There's no question Mark Cronquist, Joe Gibbs Racing's head engine builder, and his team of 50 had to bear the brunt of that offseason work, having to wait until mid-December because of contractual obligations to GM before making the conversion from Chevrolet to Toyota.

Cronquist and his crew not only had to sort out more than 1,120 parts on each of the 100 engines they built, which, he said, "included every washer, nut, and bolt," but there was the matter of building engines that were not only efficient but durable.

"Winning Atlanta kind of surprised me," Cronquist said, referring to Busch's first triumph for Joe Gibbs Racing in the fourth race of the season, "because I didn't think we were that good at the time, power-wise. We're getting better and we're going to get better yet. The first 3-4 months of the year, we just struggled getting to the racetrack and getting the pieces put together and trying to make a little bit more power.

"We really leaned on the chassis side and the drivers a lot to cover ourselves a little bit. They definitely made up the ground and here, shortly, you're going to see the motor room get better and cover them guys a little bit, so when they're off we still can perform well."

Said White, "You can't even dispute Mark's credentials, because he's built the engines for Gibbs through multiple championships. He knows exactly what the power curve needs to look like and he knows how much durability you have to have, and he knows how you have to be able to run the engines so the crew chiefs and drivers never have to worry about how much time they can spend on the racetrack getting the chassis right.

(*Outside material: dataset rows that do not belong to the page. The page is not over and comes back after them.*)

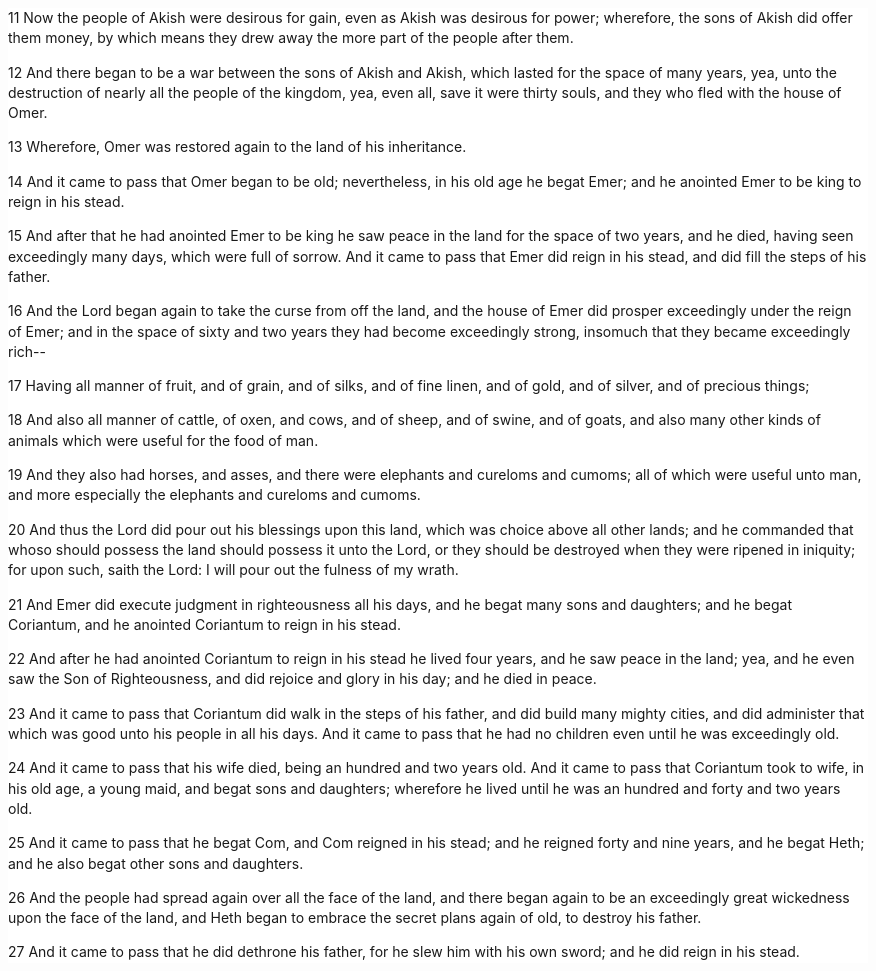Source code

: 11 Now the people of Akish were desirous for gain, even as Akish was desirous for power; wherefore, the sons of Akish did offer them money, by which means they drew away the more part of the people after them.

12 And there began to be a war between the sons of Akish and Akish, which lasted for the space of many years, yea, unto the destruction of nearly all the people of the kingdom, yea, even all, save it were thirty souls, and they who fled with the house of Omer.

13 Wherefore, Omer was restored again to the land of his inheritance.

14 And it came to pass that Omer began to be old; nevertheless, in his old age he begat Emer; and he anointed Emer to be king to reign in his stead.

15 And after that he had anointed Emer to be king he saw peace in the land for the space of two years, and he died, having seen exceedingly many days, which were full of sorrow. And it came to pass that Emer did reign in his stead, and did fill the steps of his father.

16 And the Lord began again to take the curse from off the land, and the house of Emer did prosper exceedingly under the reign of Emer; and in the space of sixty and two years they had become exceedingly strong, insomuch that they became exceedingly rich--

17 Having all manner of fruit, and of grain, and of silks, and of fine linen, and of gold, and of silver, and of precious things;

18 And also all manner of cattle, of oxen, and cows, and of sheep, and of swine, and of goats, and also many other kinds of animals which were useful for the food of man.

19 And they also had horses, and asses, and there were elephants and cureloms and cumoms; all of which were useful unto man, and more especially the elephants and cureloms and cumoms.

20 And thus the Lord did pour out his blessings upon this land, which was choice above all other lands; and he commanded that whoso should possess the land should possess it unto the Lord, or they should be destroyed when they were ripened in iniquity; for upon such, saith the Lord: I will pour out the fulness of my wrath.

21 And Emer did execute judgment in righteousness all his days, and he begat many sons and daughters; and he begat Coriantum, and he anointed Coriantum to reign in his stead.

22 And after he had anointed Coriantum to reign in his stead he lived four years, and he saw peace in the land; yea, and he even saw the Son of Righteousness, and did rejoice and glory in his day; and he died in peace.

23 And it came to pass that Coriantum did walk in the steps of his father, and did build many mighty cities, and did administer that which was good unto his people in all his days. And it came to pass that he had no children even until he was exceedingly old.

24 And it came to pass that his wife died, being an hundred and two years old. And it came to pass that Coriantum took to wife, in his old age, a young maid, and begat sons and daughters; wherefore he lived until he was an hundred and forty and two years old.

25 And it came to pass that he begat Com, and Com reigned in his stead; and he reigned forty and nine years, and he begat Heth; and he also begat other sons and daughters.

26 And the people had spread again over all the face of the land, and there began again to be an exceedingly great wickedness upon the face of the land, and Heth began to embrace the secret plans again of old, to destroy his father.

27 And it came to pass that he did dethrone his father, for he slew him with his own sword; and he did reign in his stead.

"That's something at TRD that we're running up against, because we don't have that kind of experience."

Which explained why White was quick to dismiss talk of a manufacturers' championship.

"I don't think we're even going to contemplate that at this point; there's still so much racing to go," he said. "I mean, it would be phenomenal to even have a chance to contend, which would mean making the Chase with even a couple of guys. But there's still a lot of racing to go, and a lot of work to do."